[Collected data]
********

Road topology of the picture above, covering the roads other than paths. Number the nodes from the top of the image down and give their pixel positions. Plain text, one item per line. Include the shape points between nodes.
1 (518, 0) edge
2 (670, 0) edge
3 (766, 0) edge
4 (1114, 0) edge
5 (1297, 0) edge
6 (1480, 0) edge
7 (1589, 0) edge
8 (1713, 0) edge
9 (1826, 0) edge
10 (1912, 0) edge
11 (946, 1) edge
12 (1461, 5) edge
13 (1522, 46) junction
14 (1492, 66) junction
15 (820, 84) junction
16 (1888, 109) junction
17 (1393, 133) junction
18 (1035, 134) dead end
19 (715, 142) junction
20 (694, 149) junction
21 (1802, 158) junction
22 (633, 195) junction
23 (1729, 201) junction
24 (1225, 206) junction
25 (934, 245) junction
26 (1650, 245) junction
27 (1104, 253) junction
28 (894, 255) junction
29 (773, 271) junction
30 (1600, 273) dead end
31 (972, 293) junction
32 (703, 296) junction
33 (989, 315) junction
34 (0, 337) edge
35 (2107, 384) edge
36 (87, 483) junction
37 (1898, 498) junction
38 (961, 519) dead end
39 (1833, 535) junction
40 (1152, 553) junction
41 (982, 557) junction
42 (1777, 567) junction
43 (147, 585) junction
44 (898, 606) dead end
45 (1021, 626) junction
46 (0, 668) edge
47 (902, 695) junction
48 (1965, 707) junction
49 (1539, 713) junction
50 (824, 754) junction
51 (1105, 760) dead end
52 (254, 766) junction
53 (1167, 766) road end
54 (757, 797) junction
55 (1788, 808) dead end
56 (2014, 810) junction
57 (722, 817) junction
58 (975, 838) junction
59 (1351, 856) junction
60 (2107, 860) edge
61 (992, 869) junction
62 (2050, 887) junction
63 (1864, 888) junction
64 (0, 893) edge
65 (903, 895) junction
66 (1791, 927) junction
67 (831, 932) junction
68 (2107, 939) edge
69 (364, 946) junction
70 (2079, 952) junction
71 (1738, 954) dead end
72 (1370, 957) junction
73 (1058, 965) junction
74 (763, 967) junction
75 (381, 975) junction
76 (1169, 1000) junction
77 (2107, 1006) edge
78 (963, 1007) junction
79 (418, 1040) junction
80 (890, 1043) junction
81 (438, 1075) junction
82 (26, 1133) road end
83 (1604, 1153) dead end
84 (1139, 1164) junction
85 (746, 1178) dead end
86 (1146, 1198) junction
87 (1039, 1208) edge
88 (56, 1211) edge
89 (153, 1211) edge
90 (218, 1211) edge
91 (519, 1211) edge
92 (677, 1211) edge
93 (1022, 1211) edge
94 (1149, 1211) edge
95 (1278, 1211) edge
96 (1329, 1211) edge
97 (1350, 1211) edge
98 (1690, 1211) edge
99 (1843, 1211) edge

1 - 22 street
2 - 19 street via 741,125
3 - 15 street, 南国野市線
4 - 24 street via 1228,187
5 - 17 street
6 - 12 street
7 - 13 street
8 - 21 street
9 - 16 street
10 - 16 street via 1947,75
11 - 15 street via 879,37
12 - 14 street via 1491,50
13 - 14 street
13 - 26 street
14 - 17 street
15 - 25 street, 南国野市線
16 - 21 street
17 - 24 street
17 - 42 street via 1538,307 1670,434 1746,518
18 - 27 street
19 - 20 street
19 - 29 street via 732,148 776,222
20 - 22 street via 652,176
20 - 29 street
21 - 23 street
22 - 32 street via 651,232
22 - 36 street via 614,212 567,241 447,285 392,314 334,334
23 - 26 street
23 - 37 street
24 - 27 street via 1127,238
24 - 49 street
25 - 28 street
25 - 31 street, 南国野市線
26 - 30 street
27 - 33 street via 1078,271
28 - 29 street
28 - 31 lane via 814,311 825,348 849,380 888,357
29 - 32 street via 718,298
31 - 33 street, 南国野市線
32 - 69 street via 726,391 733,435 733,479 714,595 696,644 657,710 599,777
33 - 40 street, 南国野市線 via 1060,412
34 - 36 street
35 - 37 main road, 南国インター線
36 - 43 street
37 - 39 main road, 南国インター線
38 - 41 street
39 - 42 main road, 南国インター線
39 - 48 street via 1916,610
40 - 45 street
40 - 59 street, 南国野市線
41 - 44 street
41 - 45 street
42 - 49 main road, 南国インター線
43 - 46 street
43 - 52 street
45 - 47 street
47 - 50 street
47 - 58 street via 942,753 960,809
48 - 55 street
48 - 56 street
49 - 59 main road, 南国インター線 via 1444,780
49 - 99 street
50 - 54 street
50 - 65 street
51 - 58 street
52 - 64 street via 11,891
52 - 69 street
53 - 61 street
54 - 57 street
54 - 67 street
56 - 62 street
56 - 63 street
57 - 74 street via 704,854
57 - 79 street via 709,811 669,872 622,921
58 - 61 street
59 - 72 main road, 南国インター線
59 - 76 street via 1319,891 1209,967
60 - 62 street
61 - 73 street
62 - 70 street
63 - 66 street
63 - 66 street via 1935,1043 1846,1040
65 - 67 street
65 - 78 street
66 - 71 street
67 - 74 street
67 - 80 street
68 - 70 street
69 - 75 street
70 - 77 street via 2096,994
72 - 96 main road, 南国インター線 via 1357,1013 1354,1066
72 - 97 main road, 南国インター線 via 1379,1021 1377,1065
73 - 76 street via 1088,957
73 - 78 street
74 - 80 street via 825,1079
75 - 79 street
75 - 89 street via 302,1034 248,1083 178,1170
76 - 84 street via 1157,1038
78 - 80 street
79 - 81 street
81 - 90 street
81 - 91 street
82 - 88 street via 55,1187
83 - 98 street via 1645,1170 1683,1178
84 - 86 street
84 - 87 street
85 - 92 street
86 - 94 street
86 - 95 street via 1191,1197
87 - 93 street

********

How to complete this task
Your task is to reproduce all the data exactly as shown.

Solution for this problem
Road topology of the picture above, covering the roads other than paths. Number the nodes from the top of the image down and give their pixel positions. Plain text, one item per line. Include the shape points between nodes.
1 (518, 0) edge
2 (670, 0) edge
3 (766, 0) edge
4 (1114, 0) edge
5 (1297, 0) edge
6 (1480, 0) edge
7 (1589, 0) edge
8 (1713, 0) edge
9 (1826, 0) edge
10 (1912, 0) edge
11 (946, 1) edge
12 (1461, 5) edge
13 (1522, 46) junction
14 (1492, 66) junction
15 (820, 84) junction
16 (1888, 109) junction
17 (1393, 133) junction
18 (1035, 134) dead end
19 (715, 142) junction
20 (694, 149) junction
21 (1802, 158) junction
22 (633, 195) junction
23 (1729, 201) junction
24 (1225, 206) junction
25 (934, 245) junction
26 (1650, 245) junction
27 (1104, 253) junction
28 (894, 255) junction
29 (773, 271) junction
30 (1600, 273) dead end
31 (972, 293) junction
32 (703, 296) junction
33 (989, 315) junction
34 (0, 337) edge
35 (2107, 384) edge
36 (87, 483) junction
37 (1898, 498) junction
38 (961, 519) dead end
39 (1833, 535) junction
40 (1152, 553) junction
41 (982, 557) junction
42 (1777, 567) junction
43 (147, 585) junction
44 (898, 606) dead end
45 (1021, 626) junction
46 (0, 668) edge
47 (902, 695) junction
48 (1965, 707) junction
49 (1539, 713) junction
50 (824, 754) junction
51 (1105, 760) dead end
52 (254, 766) junction
53 (1167, 766) road end
54 (757, 797) junction
55 (1788, 808) dead end
56 (2014, 810) junction
57 (722, 817) junction
58 (975, 838) junction
59 (1351, 856) junction
60 (2107, 860) edge
61 (992, 869) junction
62 (2050, 887) junction
63 (1864, 888) junction
64 (0, 893) edge
65 (903, 895) junction
66 (1791, 927) junction
67 (831, 932) junction
68 (2107, 939) edge
69 (364, 946) junction
70 (2079, 952) junction
71 (1738, 954) dead end
72 (1370, 957) junction
73 (1058, 965) junction
74 (763, 967) junction
75 (381, 975) junction
76 (1169, 1000) junction
77 (2107, 1006) edge
78 (963, 1007) junction
79 (418, 1040) junction
80 (890, 1043) junction
81 (438, 1075) junction
82 (26, 1133) road end
83 (1604, 1153) dead end
84 (1139, 1164) junction
85 (746, 1178) dead end
86 (1146, 1198) junction
87 (1039, 1208) edge
88 (56, 1211) edge
89 (153, 1211) edge
90 (218, 1211) edge
91 (519, 1211) edge
92 (677, 1211) edge
93 (1022, 1211) edge
94 (1149, 1211) edge
95 (1278, 1211) edge
96 (1329, 1211) edge
97 (1350, 1211) edge
98 (1690, 1211) edge
99 (1843, 1211) edge

1 - 22 street
2 - 19 street via 741,125
3 - 15 street, 南国野市線
4 - 24 street via 1228,187
5 - 17 street
6 - 12 street
7 - 13 street
8 - 21 street
9 - 16 street
10 - 16 street via 1947,75
11 - 15 street via 879,37
12 - 14 street via 1491,50
13 - 14 street
13 - 26 street
14 - 17 street
15 - 25 street, 南国野市線
16 - 21 street
17 - 24 street
17 - 42 street via 1538,307 1670,434 1746,518
18 - 27 street
19 - 20 street
19 - 29 street via 732,148 776,222
20 - 22 street via 652,176
20 - 29 street
21 - 23 street
22 - 32 street via 651,232
22 - 36 street via 614,212 567,241 447,285 392,314 334,334
23 - 26 street
23 - 37 street
24 - 27 street via 1127,238
24 - 49 street
25 - 28 street
25 - 31 street, 南国野市線
26 - 30 street
27 - 33 street via 1078,271
28 - 29 street
28 - 31 lane via 814,311 825,348 849,380 888,357
29 - 32 street via 718,298
31 - 33 street, 南国野市線
32 - 69 street via 726,391 733,435 733,479 714,595 696,644 657,710 599,777
33 - 40 street, 南国野市線 via 1060,412
34 - 36 street
35 - 37 main road, 南国インター線
36 - 43 street
37 - 39 main road, 南国インター線
38 - 41 street
39 - 42 main road, 南国インター線
39 - 48 street via 1916,610
40 - 45 street
40 - 59 street, 南国野市線
41 - 44 street
41 - 45 street
42 - 49 main road, 南国インター線
43 - 46 street
43 - 52 street
45 - 47 street
47 - 50 street
47 - 58 street via 942,753 960,809
48 - 55 street
48 - 56 street
49 - 59 main road, 南国インター線 via 1444,780
49 - 99 street
50 - 54 street
50 - 65 street
51 - 58 street
52 - 64 street via 11,891
52 - 69 street
53 - 61 street
54 - 57 street
54 - 67 street
56 - 62 street
56 - 63 street
57 - 74 street via 704,854
57 - 79 street via 709,811 669,872 622,921
58 - 61 street
59 - 72 main road, 南国インター線
59 - 76 street via 1319,891 1209,967
60 - 62 street
61 - 73 street
62 - 70 street
63 - 66 street
63 - 66 street via 1935,1043 1846,1040
65 - 67 street
65 - 78 street
66 - 71 street
67 - 74 street
67 - 80 street
68 - 70 street
69 - 75 street
70 - 77 street via 2096,994
72 - 96 main road, 南国インター線 via 1357,1013 1354,1066
72 - 97 main road, 南国インター線 via 1379,1021 1377,1065
73 - 76 street via 1088,957
73 - 78 street
74 - 80 street via 825,1079
75 - 79 street
75 - 89 street via 302,1034 248,1083 178,1170
76 - 84 street via 1157,1038
78 - 80 street
79 - 81 street
81 - 90 street
81 - 91 street
82 - 88 street via 55,1187
83 - 98 street via 1645,1170 1683,1178
84 - 86 street
84 - 87 street
85 - 92 street
86 - 94 street
86 - 95 street via 1191,1197
87 - 93 street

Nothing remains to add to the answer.